Datameer recently announced SmartAI that integrates Big Data with machine learning models to provide better data insights.
The goal of SmartAI is to be able to operationalize AI for Big Data i.e. run AI algorithms at scale on Big Data, to enable business analysts to plugin AI models into analytic workflows, and to be able to do all this in a secure and compliant manner.
InfoQ caught up with Andrew Brust, senior director, market strategy and intelligence at Datameer, regarding the general role of Big Data in AI in general and SmartAI in particular.
InfoQ: Datameer has hitherto been in the Big Data space. Why move to AI? Is Big Data passe?
Andrew Brust: Datameer is still very much in the Big Data space. In fact, SmartAI is all about integrating AI into the Big Data analytics workflow. Much of the difficulty around enterprise adoption of AI has been that it’s very segregated from Big Data, Business Intelligence and other analytics tools and technologies. With SmartAI, we are trying to fix that. We’re harnessing AI’s power by bringing it into mainstream analytic pipelines.
InfoQ: What do you think of the synergy between Big Data and AI? How does SmartAI exploit this?
Brust: There can be a strong synergy between Big Data and AI, but the industry hasn’t done much to facilitate that. With SmartAI, Datameer is bringing these two worlds together. Scoring data against machine learning models has mostly been an ad hoc process, much of the time done on data scientists’ workstations. But scoring should be done on an automated basis, at Big Data scale, across all the nodes in a Hadoop cluster. That’s what they’re there for.
InfoQ: Machine Learning involves significant data preparation and manipulation. Does that play into Hadoop’s strengths in general and to your company’s strength in particular?
Brust: Yes, data preparation is a big part of our story, a big part of Big Data’s story and it’s also a big part of the AI story. If you’re going to do AI, you’re going select an algorithm and train a model. The data used to train the model has to be clean, filtered down to just the bare essential input (feature) columns, and aggregated at the right level. All of those steps are data preparation steps. So, too, is deriving columns based on complex calculations against values present in the raw data. Datameer does all of this, using Hadoop, and it does it very well. So adding AI capabilities to the product constitutes a very natural extension.
InfoQ: What do you mean by operationalizing AI? Can you go into some technical depth here in general and in particular with SmartAI?

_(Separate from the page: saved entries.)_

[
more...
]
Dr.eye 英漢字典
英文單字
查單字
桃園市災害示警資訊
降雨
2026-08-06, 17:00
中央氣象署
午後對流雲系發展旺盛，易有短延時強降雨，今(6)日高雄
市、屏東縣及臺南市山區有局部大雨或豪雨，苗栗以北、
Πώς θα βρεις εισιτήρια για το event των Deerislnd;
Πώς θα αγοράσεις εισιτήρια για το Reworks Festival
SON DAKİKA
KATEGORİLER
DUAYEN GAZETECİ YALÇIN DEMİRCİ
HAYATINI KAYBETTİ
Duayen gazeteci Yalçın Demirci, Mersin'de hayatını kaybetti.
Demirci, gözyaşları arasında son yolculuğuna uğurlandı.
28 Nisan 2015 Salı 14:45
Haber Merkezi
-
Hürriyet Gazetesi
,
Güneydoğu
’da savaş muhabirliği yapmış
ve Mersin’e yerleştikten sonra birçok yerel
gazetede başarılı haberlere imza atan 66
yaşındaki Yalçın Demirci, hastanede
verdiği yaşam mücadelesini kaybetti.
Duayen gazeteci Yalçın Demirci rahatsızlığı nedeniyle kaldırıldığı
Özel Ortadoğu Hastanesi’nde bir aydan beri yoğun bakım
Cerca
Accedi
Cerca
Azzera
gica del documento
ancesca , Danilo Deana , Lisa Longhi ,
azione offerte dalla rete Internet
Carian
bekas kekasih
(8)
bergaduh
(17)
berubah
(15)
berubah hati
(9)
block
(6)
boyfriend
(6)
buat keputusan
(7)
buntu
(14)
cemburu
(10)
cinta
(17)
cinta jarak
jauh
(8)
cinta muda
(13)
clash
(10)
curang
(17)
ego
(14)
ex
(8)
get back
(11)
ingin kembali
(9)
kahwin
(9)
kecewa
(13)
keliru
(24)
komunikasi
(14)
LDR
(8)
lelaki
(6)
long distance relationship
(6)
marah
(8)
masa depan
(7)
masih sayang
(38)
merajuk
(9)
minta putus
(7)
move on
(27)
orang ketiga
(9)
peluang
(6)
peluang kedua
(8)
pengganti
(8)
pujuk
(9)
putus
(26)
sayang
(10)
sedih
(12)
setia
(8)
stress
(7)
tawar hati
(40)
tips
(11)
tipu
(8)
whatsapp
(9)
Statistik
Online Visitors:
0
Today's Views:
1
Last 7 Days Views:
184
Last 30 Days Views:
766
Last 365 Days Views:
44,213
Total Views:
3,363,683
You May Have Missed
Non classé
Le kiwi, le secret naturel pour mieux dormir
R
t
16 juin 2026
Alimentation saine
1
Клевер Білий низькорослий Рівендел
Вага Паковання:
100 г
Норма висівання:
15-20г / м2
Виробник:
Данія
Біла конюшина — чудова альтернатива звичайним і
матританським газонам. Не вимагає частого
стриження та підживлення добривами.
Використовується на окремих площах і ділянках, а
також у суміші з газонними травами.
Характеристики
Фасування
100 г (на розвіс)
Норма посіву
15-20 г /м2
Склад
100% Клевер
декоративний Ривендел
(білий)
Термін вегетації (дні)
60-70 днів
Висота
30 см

Brust: As I mentioned earlier, scoring data has been mostly a manual, bespoke process, done by data scientists on their own workstations. The output of that process is very useful to the business. But doing it that way isn’t up to Enterprise standards, any more than running some other critical computing process by manually clicking a button would be.
The scoring process needs to be automated, managed, monitored, and run at scale. Put another way, it needs to be operationalized. It may sound ridiculous to say that heretofore it hasn’t been done that way, but, in large part, that’s an accurate statement. With SmartAI, scoring is operationalized, because it’s integrated into the same data pipeline engine and management fabric that we have used for Big Data analytics for years.This architecture makes it possible, for example, to run a churn analysis model on your Big Data, on a daily or hourly basis, compliant with policies set-up for such an analysis pipeline.
InfoQ: Insofar as Deep Learning is concerned, does SmartAI address both training and inference? Or does this mainly address analytics?
Brust: The actual training process does not move into Datameer. Data Scientists will continue to train their models using their favorite development environment, language, tool and/or command line interface.
Once the models are trained, they can be imported into Datameer and become callable as additional spreadsheet functions in our library of over 270 of them. This enables embedding AI into secure, governed, scheduled data pipelines, rendering both the analytics and the AI even more powerful than they would be if separate.
InfoQ: Finally, why the choice of TensorFlow and does the product roadmap plan to address other AI toolkits in the future?
Brust: Today, TensorFlow has the popularity, mindshare and ecosystem momentum and so that’s where we’ve made our investments. The AI field is ever-changing and we are well-aware of the many other open source deep learning frameworks out there, any one of which has the potential to gain its own momentum. We’ll monitor the market and see if the landscape changes; the architectural approach we’ve taken with TensorFlow could be used with other libraries. For now, though, we are very confident in our decision to implement SmartAI as an integration of TensorFlow into Datameer.
Datameer SmartAI will be available as a technical preview shortly.